Is Freedom Granted or Claimed? (Bot9 #332)
Have you ever had a question that you wish you had asked someone? I am sure there are many running through your mind from the serious to the curious. For me, I had a question pop in my head a couple of weeks ago. Thankfully, I could ask the question to the person via the technology of a text message.
We won a state championship in 2016. The last out of that game is the image above. I was replaying the final moment in my mind and I pictured our right fielder, Levi Walters, making the catch for the final out. After securing the catch, his hands shoot in the air and the dogpile begins. But the question I had never asked Levi was this, “What was it like to catch the last out in the state title game in 2016?”
I found his reply so striking.
“Most of that day feels like a blur! But I do remember as soon as that ball was hit, I felt relieved. It was like for a split second I was the only one that knew that ball would be caught and we had won!”
Isn’t that incredible? In the moment the ball is flying off the bat of the opposing hitter, he feels relief. Not doubt. Not fear. Relief. Confidence. Completing the goal. He claimed freedom in a moment where most of the human population would fail.
Now, let me also share that Levi’s not your average Joe. He’s the primary advisor to the company commander and will take leadership of his flight platoon of four Blackhawk helicopters and 25 soldiers in January. He’s proven himself as a leader among leaders at West Point. In a small way, I hope the freedom he claimed on the baseball field with us became the foundation for his future leadership.

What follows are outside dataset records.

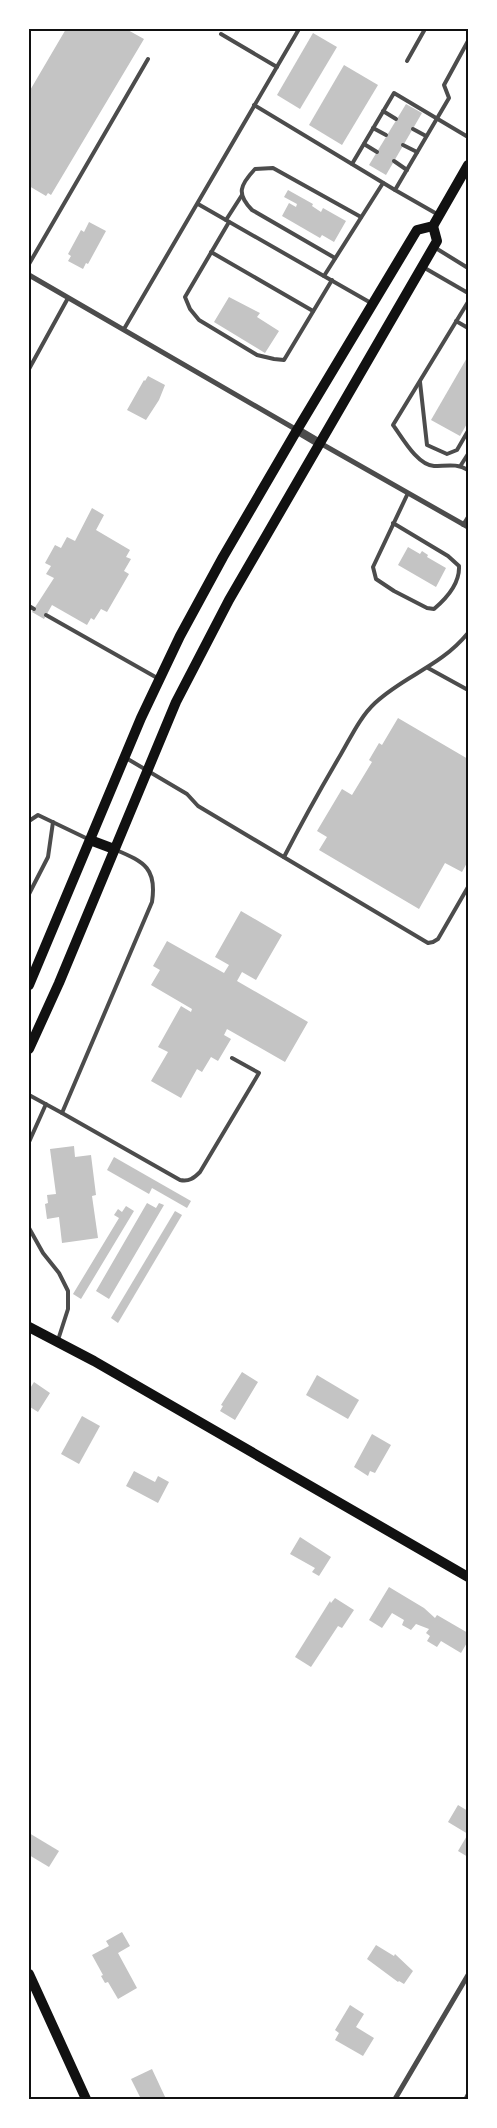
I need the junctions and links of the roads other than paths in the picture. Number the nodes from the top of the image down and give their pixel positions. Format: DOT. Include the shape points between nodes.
graph roads {
  1 [pos="299,29"];
  2 [pos="425,29"];
  3 [pos="221,34"];
  4 [pos="468,41"];
  5 [pos="148,59"];
  6 [pos="407,62"];
  7 [pos="277,67"];
  8 [pos="254,105"];
  9 [pos="383,111"];
  10 [pos="437,118"];
  11 [pos="396,119"];
  12 [pos="373,128"];
  13 [pos="413,129"];
  14 [pos="386,135"];
  15 [pos="426,136"];
  16 [pos="468,137"];
  17 [pos="364,144"];
  18 [pos="404,145"];
  19 [pos="377,152"];
  20 [pos="417,152"];
  21 [pos="394,161"];
  22 [pos="352,164"];
  23 [pos="468,166"];
  24 [pos="407,170"];
  25 [pos="383,183"];
  26 [pos="395,190"];
  27 [pos="242,195"];
  28 [pos="198,204"];
  29 [pos="439,215"];
  30 [pos="361,217"];
  31 [pos="228,221"];
  32 [pos="433,226"];
  33 [pos="434,247"];
  34 [pos="211,252"];
  35 [pos="335,258"];
  36 [pos="29,264"];
  37 [pos="423,267"];
  38 [pos="468,268"];
  39 [pos="29,275"];
  40 [pos="324,276"];
  41 [pos="332,280"];
  42 [pos="468,293"];
  43 [pos="68,298"];
  44 [pos="468,302"];
  45 [pos="372,303"];
  46 [pos="313,312"];
  47 [pos="456,321"];
  48 [pos="468,328"];
  49 [pos="124,329"];
  50 [pos="29,369"];
  51 [pos="420,382"];
  52 [pos="297,430"];
  53 [pos="468,431"];
  54 [pos="319,443"];
  55 [pos="468,454"];
  56 [pos="461,466"];
  57 [pos="468,470"];
  58 [pos="408,493"];
  59 [pos="468,516"];
  60 [pos="393,523"];
  61 [pos="466,526"];
  62 [pos="29,606"];
  63 [pos="34,608"];
  64 [pos="46,615"];
  65 [pos="467,636"];
  66 [pos="428,668"];
  67 [pos="159,679"];
  68 [pos="468,690"];
  69 [pos="124,757"];
  70 [pos="147,772"];
  71 [pos="29,821"];
  72 [pos="53,822"];
  73 [pos="90,840"];
  74 [pos="114,849"];
  75 [pos="284,857"];
  76 [pos="468,887"];
  77 [pos="29,894"];
  78 [pos="29,985"];
  79 [pos="29,1049"];
  80 [pos="232,1058"];
  81 [pos="29,1094"];
  82 [pos="46,1104"];
  83 [pos="62,1113"];
  84 [pos="29,1142"];
  85 [pos="29,1228"];
  86 [pos="29,1328"];
  87 [pos="57,1342"];
  88 [pos="468,1577"];
  89 [pos="29,1974"];
  90 [pos="468,1975"];
  91 [pos="32,1989"];
  92 [pos="468,2095"];
  93 [pos="86,2099"];
  94 [pos="395,2099"];
  95 [pos="466,2099"];
  1 -- 7 [label="lane"];
  2 -- 6 [label="lane"];
  3 -- 7 [label="lane"];
  4 -- 10 [label="lane" via="444,85 449,98"];
  5 -- 36 [label="lane"];
  7 -- 8 [label="lane"];
  8 -- 22 [label="lane"];
  8 -- 28 [label="lane"];
  9 -- 10 [label="lane" via="394,93"];
  9 -- 11 [label="lane"];
  9 -- 12 [label="lane"];
  10 -- 15 [label="lane"];
  10 -- 16 [label="lane"];
  12 -- 14 [label="lane"];
  12 -- 17 [label="lane"];
  13 -- 15 [label="lane"];
  15 -- 20 [label="lane"];
  17 -- 19 [label="lane"];
  17 -- 22 [label="lane"];
  18 -- 20 [label="lane"];
  20 -- 24 [label="lane"];
  21 -- 24 [label="lane"];
  22 -- 25 [label="lane"];
  23 -- 29 [label="main road"];
  24 -- 26 [label="lane"];
  25 -- 26 [label="lane"];
  25 -- 30 [label="lane"];
  26 -- 29 [label="lane"];
  27 -- 30 [label="lane" via="244,180 255,170 273,168"];
  27 -- 31 [label="lane"];
  27 -- 35 [label="lane" via="252,210"];
  28 -- 31 [label="lane"];
  28 -- 49 [label="lane"];
  29 -- 32 [label="main road"];
  30 -- 35 [label="lane"];
  31 -- 34 [label="lane"];
  31 -- 40 [label="lane"];
  32 -- 33 [label="main road" via="437,241"];
  32 -- 45 [label="main road" via="417,230"];
  33 -- 37 [label="main road"];
  33 -- 38 [label="lane"];
  34 -- 46 [label="lane"];
  34 -- 46 [label="lane" via="185,297 190,310 199,320 257,355 284,360"];
  35 -- 40 [label="lane"];
  37 -- 42 [label="lane"];
  37 -- 54 [label="main road"];
  39 -- 43 [label="street"];
  40 -- 41 [label="lane"];
  41 -- 45 [label="lane"];
  41 -- 46 [label="lane"];
  43 -- 49 [label="street"];
  43 -- 50 [label="lane"];
  44 -- 47 [label="lane"];
  45 -- 52 [label="main road"];
  47 -- 48 [label="lane"];
  47 -- 51 [label="lane"];
  49 -- 52 [label="street"];
  51 -- 53 [label="lane" via="427,444 446,454 457,450"];
  51 -- 56 [label="lane" via="393,425 412,452 431,466"];
  52 -- 54 [label="street"];
  52 -- 67 [label="main road" via="197,603"];
  54 -- 58 [label="street"];
  54 -- 70 [label="main road" via="225,608 176,702"];
  55 -- 56 [label="lane"];
  56 -- 57 [label="lane"];
  58 -- 60 [label="lane"];
  58 -- 61 [label="street"];
  59 -- 61 [label="lane"];
  60 -- 60 [label="lane" via="373,567 376,579 434,609 452,591 459,566"];
  62 -- 63 [label="lane"];
  64 -- 67 [label="lane"];
  65 -- 66 [label="lane"];
  66 -- 68 [label="lane"];
  66 -- 75 [label="lane" via="388,692 361,720"];
  67 -- 69 [label="main road"];
  69 -- 70 [label="lane"];
  69 -- 73 [label="main road"];
  70 -- 74 [label="main road"];
  70 -- 75 [label="lane"];
  71 -- 72 [label="lane" via="38,814"];
  72 -- 73 [label="lane"];
  72 -- 77 [label="lane" via="48,857"];
  73 -- 74 [label="main road"];
  73 -- 78 [label="main road"];
  74 -- 79 [label="main road" via="60,983"];
  74 -- 83 [label="lane" via="148,868 154,889 152,902"];
  75 -- 76 [label="lane" via="428,943 438,939"];
  80 -- 83 [label="lane" via="258,1072 200,1172 185,1181"];
  81 -- 82 [label="lane"];
  82 -- 83 [label="lane"];
  82 -- 84 [label="lane"];
  85 -- 87 [label="lane" via="68,1290 68,1309"];
  86 -- 87 [label="main road"];
  87 -- 88 [label="main road"];
  89 -- 91 [label="main road"];
  90 -- 94 [label="street"];
  91 -- 93 [label="main road"];
  92 -- 95 [label="street"];
}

It is appropriate for us to be grateful for the service of men like Levi. But there’s a lesson to learn here as well. While we pray thanks (rightfully so) for the freedom we have been given in our country, we actually have as many people living in some sort of bondage. When freedom is earned by the sacrifice of others, I wonder if many waste the opportunity to claim spiritual freedom because others did the work for us to live seemingly free lives.
Even though Paul writes in Galatians 5:1 “It is for freedom that Christ has set us free” and Jesus himself quotes the prophet Isaiah by saying He comes to “set the captives free,” we choose chains over freedom in so many ways. Secular wisdom and motivation like that shared by Steve Jobs in his 2005 commencement address at Stanford titled “Stay Hungry, Stay Foolish” also points us to claiming the freedom available to all of us. Jobs explains how he dropped out of college so he could drop in to classes he found interesting. This led him to a calligraphy class where he learned about typefaces that later became the fonts on the Macintosh and the computers we use to this day. Jobs said, “Again, you can’t connect the dots looking forward; you can only connect them looking backward. So you have to trust that the dots will somehow connect in your future.”
This is another example of a person claiming freedom. It is self-evident that the granted freedom we have in our country makes room for someone to claim freedom. Yet there are millions of people in the country who choose not to claim the freedom granted to them. People will pick a line of work in a free country that doesn’t contribute to their spiritual freedom. Jobs goes on to say, “Your work is going to fill a large part of your life, and the only way to be truly satisfied is to do what you believe is great work. And the only way to do great work is to love what you do. If you haven’t found it yet, keep looking. Don’t settle.”
The funny thing is that Jobs is speaking to people who have just spent hundreds of thousands of dollars on the best education available to them. I can imagine the pressure some of those in the audience felt in that moment as they reflected on the amount of money they spent and the uncertainty of their next steps. It reminds me of what Will says in Good Will Hunting, “You wasted $150,000 on an education you coulda got for $1.50 in late fees at the public library.” There’s some truth in Will’s statement, if you can claim the freedom available to each one of us. I’m not saying that we should all drop out, find some class in the liberal arts, and we’ll all become world influencers. But I do believe there is freedom available to us that could allow our lives to be a work of art in God’s hands.
To get there, we might have to die in order to live. It’s here where the words of Jesus and Steve Jobs sound quite similar. Jobs says, “Death is very likely the single best invention of Life. It is Life’s change agent. It clears out the old to make way for the new. Right now the new is you, but someday not too long from now, you will gradually become the old and be cleared away.” A couple of thousand years before Jobs said this in front of a bunch of Stanford grads, Jesus said, “Very truly I tell you, unless a kernel of wheat falls to the ground and dies, it remains only a single seed. But if it dies, it produces many seeds. Anyone who loves their life will lose it, while anyone who hates their life in this world will keep it for eternal life” (John 12:24-25). This is the ultimate claim of freedom - die to yourself. Let go of whatever narrative you once had written for yourself and seek to read the story Jesus wrote for you at the beginning of time. When you claim that level of freedom, you can encourage others to do the same. You might just have the opportunity to encourage a young person who catches the final out of a state championship and moves on to impact those around him in a powerful way.